Output the full listing below exactly as it reads, and skip anything that is a picture.

The input –

::::::::

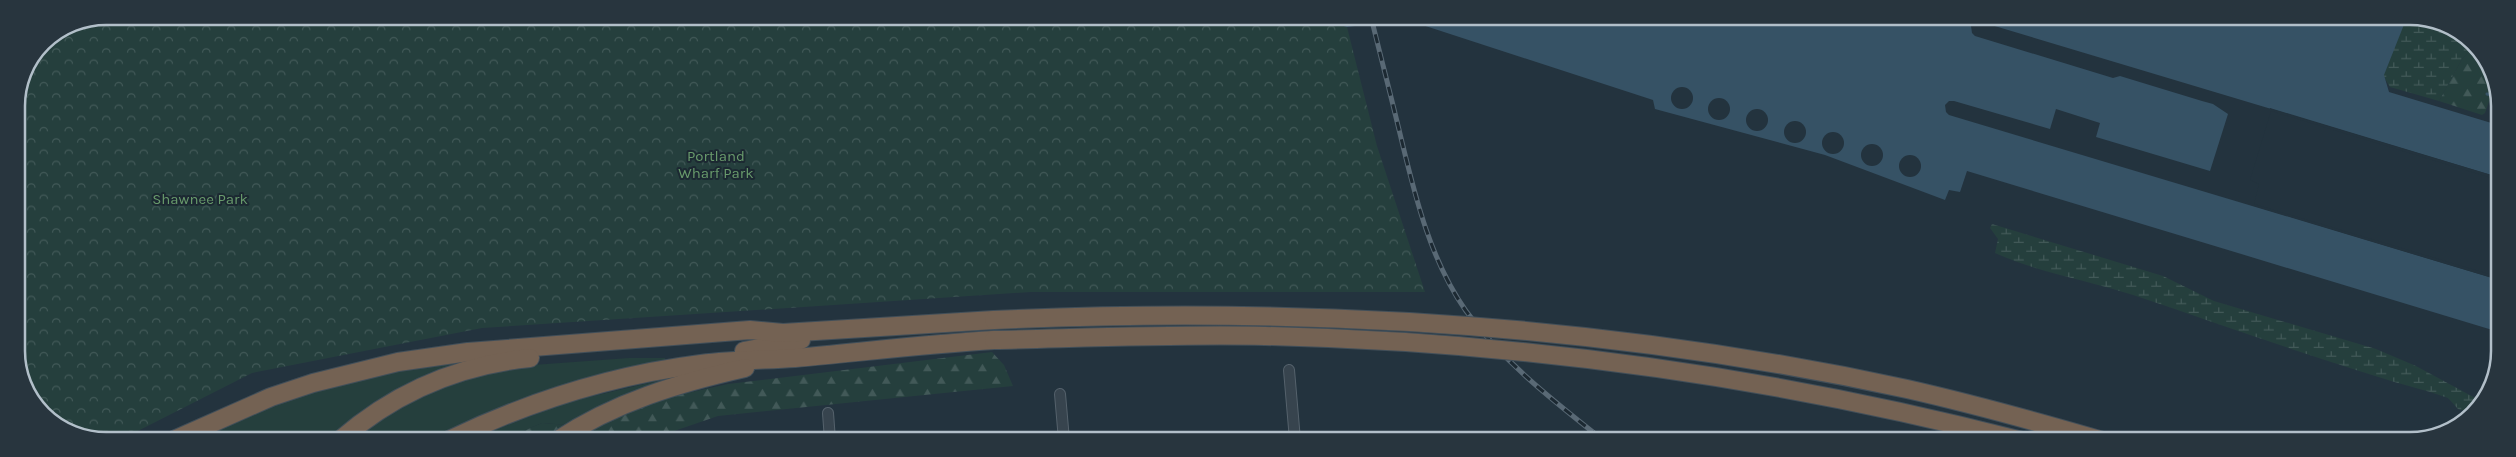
<svg xmlns="http://www.w3.org/2000/svg" width="2516" height="457" viewBox="0 0 2516 457" font-family="Karla,sans-serif">
<style>
.grass{fill:#253f3d}
.forest{fill:url(#forest-firs)}
.wetland{fill:url(#wetland-marsh)}
.park{fill:url(#park-crowns)}
.water{fill:#365265}
.pier{fill:#23333e}
.lines{fill:none;stroke-linecap:round;stroke-linejoin:round}
.stream{stroke:#365265;stroke-width:3}
.street-casing{stroke:#55626c;stroke-width:12}
.highway-casing{stroke:#424f59;stroke-width:20}
.street{stroke:#37444e;stroke-width:10}
.highway{stroke:#746253;stroke-width:18}
.rail-casing{stroke:#596975;stroke-width:5}
.rail{stroke:#1c2932;stroke-width:3;stroke-dasharray:9;stroke-linecap:butt}
.highway-bridge-casing{stroke:#424f59;stroke-width:20;stroke-linecap:butt}
.highway-bridge{stroke:#746253;stroke-width:18}
.labels{text-anchor:middle;stroke-width:4;stroke-linejoin:round;paint-order:stroke}
.park-label{font-size:15px;fill:#699b6c;stroke:#1c2932}
.rim{fill:none;stroke:#b2bfc9;stroke-width:2.5}
</style>
<defs>
<pattern id="forest-firs" width="22" height="20" patternUnits="userSpaceOnUse" patternTransform="scale(1.25)"><rect width="22" height="20" fill="#253f3d"/><path d="M5 1l3.5 6h-7zM16 11l3.5 6h-7z" fill="#425958"/></pattern>
<pattern id="wetland-marsh" width="20" height="14" patternUnits="userSpaceOnUse" patternTransform="scale(1.25)"><rect width="20" height="14" fill="#253f3d"/><path d="M1 5h8M5 5V1M11 12h8M15 12V8" fill="none" stroke="#425958"/></pattern>
<pattern id="park-crowns" width="20" height="18" patternUnits="userSpaceOnUse" patternTransform="scale(1.25)"><rect width="20" height="18" fill="#253f3d"/><path d="M2 6a3 3 0 1 1 6 0M12 15a3 3 0 1 1 6 0" fill="none" stroke="#425958"/></pattern>
</defs>
<rect width="100%" height="100%" fill="#23333e"/>
<g class="grass">
<path d="M629,358H665V363L468,423L432,440H351L411,399L443,385L519,366Z"/>
<path d="M468,360L421,378L378,401L327,440H190C280,399 369,371 468,360Z"/>
<path d="M678,376L567,425L542,423L503,440H468L568,402Z"/>
</g>
<g class="forest">
<path d="M2474,46L2495,84L2485,113L2482,115L2439,101L2462,59Z"/>
<path d="M992,352L1004,365L1013,386L718,416L648,440H569L642,403L728,384Z"/>
<path d="M542,423L567,425L544,440H503Z"/>
</g>
<g class="wetland">
<path d="M2347,17H2422L2469,39L2474,46L2462,59L2439,101L2390,87Z"/>
<path d="M1992,224L2163,276L2214,301L2376,349L2416,366L2479,400L2472,413L2458,409L2448,398L2430,392C2329,364 2232,328 2133,295C2087,280 2039,273 1995,253L1998,239L1990,228Z"/>
</g>
<path class="park" d="M106,16L1314,17L1347,27L1377,146L1425,292H1031L482,328L252,373L120,440H94L47,418L19,374L16,106L23,72L43,42L72,23Z"/>
<path class="water" d="M1314,17H2407L2384,75L2389,92L2498,125V177L2270,108L2247,182L2251,205L2499,280V332L1967,171L1960,192L1949,190L1945,200L1825,155L1655,109L1653,100L1401,18L1395,21L1347,27Z"/>
<g class="pier">
<path d="M1978,21L2498,177V180L2271,111L2250,180L2259,184L2254,204L2499,277V280L1949,115L1946,112L1945,105L1949,101H1954L2050,129L2056,109L2100,123L2096,137L2210,171L2228,114L2213,104L2202,101L2120,76L2113,78L1975,36L1972,33L1971,26Z"/>
<circle cx="1682" cy="98" r="11"/>
<circle cx="1719" cy="109" r="11"/>
<circle cx="1757" cy="120" r="11"/>
<circle cx="1795" cy="132" r="11"/>
<circle cx="1833" cy="143" r="11"/>
<circle cx="1872" cy="155" r="11"/>
<circle cx="1910" cy="166" r="11"/>
</g>
<g class="lines">
<path class="stream" d="M2487,94L2498,97"/>
<defs>
<g id="street">
<path d="M1289,370L1295,440"/>
<path d="M1060,394L1064,440"/>
<path d="M828,413L830,440"/>
</g>
<g id="highway">
<path d="M744,351L801,340"/>
<path d="M174,440L271,397L313,383L398,362L468,352L750,330L783,333L994,320"/>
<path d="M340,440C394,393 459,365 530,358"/>
<path d="M449,440C528,402 613,375 701,364C732,360 764,360 795,358C861,352 928,344 994,340"/>
<path d="M558,440C615,402 679,383 745,368"/>
</g>
</defs>
<use href="#street" class="street-casing"/>
<use href="#highway" class="highway-casing"/>
<use href="#street" class="street"/>
<use href="#highway" class="highway"/>
<defs>
<path id="rail" d="M1371,17C1381,58 1392,100 1402,142C1416,200 1431,261 1466,311C1503,362 1555,402 1603,440"/>
</defs>
<use href="#rail" class="rail-casing"/>
<use href="#rail" class="rail"/>
<defs>
<g id="highway-bridge">
<path d="M994,320C1299,306 1607,324 1907,389C1973,404 2038,422 2103,441"/>
<path d="M994,340C1084,338 1175,334 1265,336C1519,342 1775,377 2022,441"/>
</g>
</defs>
<use href="#highway-bridge" class="highway-bridge-casing"/>
<use href="#highway-bridge" class="highway-bridge"/>
</g>
<g class="labels">
<g class="park-label">
<text x="716" y="161">Portland<tspan x="716" dy="17">Wharf Park</tspan></text>
<text x="200" y="204">Shawnee Park</text>
</g>
</g>
<path d="M0 0H2516V457H0ZM106 25H2410A81 81 0 0 1 2491 106V351A81 81 0 0 1 2410 432H106A81 81 0 0 1 25 351V106A81 81 0 0 1 106 25Z" fill="#28353e" fill-rule="evenodd"/>
<path class="rim" d="M106 25H2410A81 81 0 0 1 2491 106V351A81 81 0 0 1 2410 432H106A81 81 0 0 1 25 351V106A81 81 0 0 1 106 25Z"/>
</svg>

::::::::

Written response –
<svg xmlns="http://www.w3.org/2000/svg" width="2516" height="457" viewBox="0 0 2516 457" font-family="Karla,sans-serif">
<style>
.grass{fill:#253f3d}
.forest{fill:url(#forest-firs)}
.wetland{fill:url(#wetland-marsh)}
.park{fill:url(#park-crowns)}
.water{fill:#365265}
.pier{fill:#23333e}
.lines{fill:none;stroke-linecap:round;stroke-linejoin:round}
.stream{stroke:#365265;stroke-width:3}
.street-casing{stroke:#55626c;stroke-width:12}
.highway-casing{stroke:#424f59;stroke-width:20}
.street{stroke:#37444e;stroke-width:10}
.highway{stroke:#746253;stroke-width:18}
.rail-casing{stroke:#596975;stroke-width:5}
.rail{stroke:#1c2932;stroke-width:3;stroke-dasharray:9;stroke-linecap:butt}
.highway-bridge-casing{stroke:#424f59;stroke-width:20;stroke-linecap:butt}
.highway-bridge{stroke:#746253;stroke-width:18}
.labels{text-anchor:middle;stroke-width:4;stroke-linejoin:round;paint-order:stroke}
.park-label{font-size:15px;fill:#699b6c;stroke:#1c2932}
.rim{fill:none;stroke:#b2bfc9;stroke-width:2.5}
</style>
<defs>
<pattern id="forest-firs" width="22" height="20" patternUnits="userSpaceOnUse" patternTransform="scale(1.25)"><rect width="22" height="20" fill="#253f3d"/><path d="M5 1l3.5 6h-7zM16 11l3.5 6h-7z" fill="#425958"/></pattern>
<pattern id="wetland-marsh" width="20" height="14" patternUnits="userSpaceOnUse" patternTransform="scale(1.25)"><rect width="20" height="14" fill="#253f3d"/><path d="M1 5h8M5 5V1M11 12h8M15 12V8" fill="none" stroke="#425958"/></pattern>
<pattern id="park-crowns" width="20" height="18" patternUnits="userSpaceOnUse" patternTransform="scale(1.25)"><rect width="20" height="18" fill="#253f3d"/><path d="M2 6a3 3 0 1 1 6 0M12 15a3 3 0 1 1 6 0" fill="none" stroke="#425958"/></pattern>
</defs>
<rect width="100%" height="100%" fill="#23333e"/>
<g class="grass">
<path d="M629,358H665V363L468,423L432,440H351L411,399L443,385L519,366Z"/>
<path d="M468,360L421,378L378,401L327,440H190C280,399 369,371 468,360Z"/>
<path d="M678,376L567,425L542,423L503,440H468L568,402Z"/>
</g>
<g class="forest">
<path d="M2474,46L2495,84L2485,113L2482,115L2439,101L2462,59Z"/>
<path d="M992,352L1004,365L1013,386L718,416L648,440H569L642,403L728,384Z"/>
<path d="M542,423L567,425L544,440H503Z"/>
</g>
<g class="wetland">
<path d="M2347,17H2422L2469,39L2474,46L2462,59L2439,101L2390,87Z"/>
<path d="M1992,224L2163,276L2214,301L2376,349L2416,366L2479,400L2472,413L2458,409L2448,398L2430,392C2329,364 2232,328 2133,295C2087,280 2039,273 1995,253L1998,239L1990,228Z"/>
</g>
<path class="park" d="M106,16L1314,17L1347,27L1377,146L1425,292H1031L482,328L252,373L120,440H94L47,418L19,374L16,106L23,72L43,42L72,23Z"/>
<path class="water" d="M1314,17H2407L2384,75L2389,92L2498,125V177L2270,108L2247,182L2251,205L2499,280V332L1967,171L1960,192L1949,190L1945,200L1825,155L1655,109L1653,100L1401,18L1395,21L1347,27Z"/>
<g class="pier">
<path d="M1978,21L2498,177V180L2271,111L2250,180L2259,184L2254,204L2499,277V280L1949,115L1946,112L1945,105L1949,101H1954L2050,129L2056,109L2100,123L2096,137L2210,171L2228,114L2213,104L2202,101L2120,76L2113,78L1975,36L1972,33L1971,26Z"/>
<circle cx="1682" cy="98" r="11"/>
<circle cx="1719" cy="109" r="11"/>
<circle cx="1757" cy="120" r="11"/>
<circle cx="1795" cy="132" r="11"/>
<circle cx="1833" cy="143" r="11"/>
<circle cx="1872" cy="155" r="11"/>
<circle cx="1910" cy="166" r="11"/>
</g>
<g class="lines">
<path class="stream" d="M2487,94L2498,97"/>
<defs>
<g id="street">
<path d="M1289,370L1295,440"/>
<path d="M1060,394L1064,440"/>
<path d="M828,413L830,440"/>
</g>
<g id="highway">
<path d="M744,351L801,340"/>
<path d="M174,440L271,397L313,383L398,362L468,352L750,330L783,333L994,320"/>
<path d="M340,440C394,393 459,365 530,358"/>
<path d="M449,440C528,402 613,375 701,364C732,360 764,360 795,358C861,352 928,344 994,340"/>
<path d="M558,440C615,402 679,383 745,368"/>
</g>
</defs>
<use href="#street" class="street-casing"/>
<use href="#highway" class="highway-casing"/>
<use href="#street" class="street"/>
<use href="#highway" class="highway"/>
<defs>
<path id="rail" d="M1371,17C1381,58 1392,100 1402,142C1416,200 1431,261 1466,311C1503,362 1555,402 1603,440"/>
</defs>
<use href="#rail" class="rail-casing"/>
<use href="#rail" class="rail"/>
<defs>
<g id="highway-bridge">
<path d="M994,320C1299,306 1607,324 1907,389C1973,404 2038,422 2103,441"/>
<path d="M994,340C1084,338 1175,334 1265,336C1519,342 1775,377 2022,441"/>
</g>
</defs>
<use href="#highway-bridge" class="highway-bridge-casing"/>
<use href="#highway-bridge" class="highway-bridge"/>
</g>
<g class="labels">
<g class="park-label">
<text x="716" y="161">Portland<tspan x="716" dy="17">Wharf Park</tspan></text>
<text x="200" y="204">Shawnee Park</text>
</g>
</g>
<path d="M0 0H2516V457H0ZM106 25H2410A81 81 0 0 1 2491 106V351A81 81 0 0 1 2410 432H106A81 81 0 0 1 25 351V106A81 81 0 0 1 106 25Z" fill="#28353e" fill-rule="evenodd"/>
<path class="rim" d="M106 25H2410A81 81 0 0 1 2491 106V351A81 81 0 0 1 2410 432H106A81 81 0 0 1 25 351V106A81 81 0 0 1 106 25Z"/>
</svg>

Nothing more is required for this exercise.